Madiba told us in 2005, “Sometimes it falls upon a generation to be great. You can be that generation.” But that’s a lot of responsibility, particularly when the job is so large and the stakes are so high. Do we have the stomach for it? The most shocking part of all: We have the resources and capacity to eradicate extreme poverty and meet the MDGs. All that is lacking is political will.
It is an indictment on all of us. We can blame decision-makers, powerful governments and international financial institutions – and much of this is well-founded – but there is an extent to which the buck must lie with each of us.
When I first heard about the global “anti-poverty” campaigns, I’ll be the first to admit that I rolled my eyes. Anti-poverty? After all, who’s pro-poverty? But it goes deeper than that. It isn’t just about saying we want to eradicate poverty – it’s an acceptance of responsibility for the state of the world we live in. It is an expression of hope – and in many cases, key policy demands of governments at every level – and of citizen action leading towards concrete change.
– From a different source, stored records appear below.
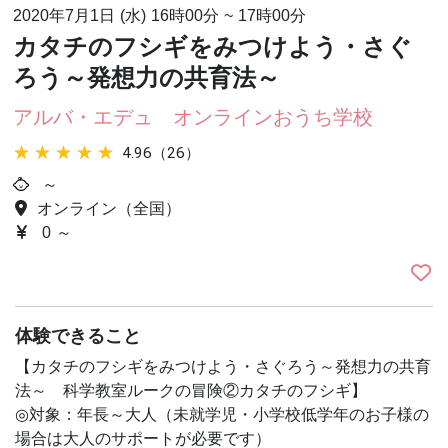
2020年7月1日 (水)
16時00分
~
17時00分
カタチのフシギをみつけよう・さぐ
ろう～発想力の共育法～
アルバ・エデュ オンラインおうち学校
★★★★★
★★★★★
4.96（26）
～
オンライン（全国）
0 ～
体験できること
【カタチのフシギをみつけよう・さぐろう～発想力の共育
法～ 科学教室ルークの冒険②カタチのフシギ】
◎対象：年長～大人（未就学児・小学校低学年のお子様の
場合は大人のサポートが必要です）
We have the power to change things and we need those who we have given the privilege and responsibility to govern to take us seriously. We need to Stand Up and Take Action. We need to re-affirm our individual commitments to acting against poverty in our own lives and communities and take action on all fronts.
This year, the Global Call to Action against Poverty – the coalition of organisations behind the white band campaigns – is expecting to mobilise over 83-million people over the course of this weekend. That represents over 1% of the entire world’s population. One percent who are Standing Up and Taking Action and asking their leaders to do the same.
For South Africa to develop effectively, South Africans need to feel empowered to effect change in their own country and to be listened to by those they have entrusted with leadership.
Much of this is a lesson that must be learned too, in the international, multilateral arena. Responding to the needs of one’s citizens – be it at the national, or more challenging, global level – is key to legitimate and effective governance, especially with the multifaceted challenges we face today.
As we look to Doha, it can only be hoped that civic engagement will be at the heart of the process, for it is the people that civil society represent who will live with the consequences of the decisions made.
And it is those who are asking for “Action, not words”.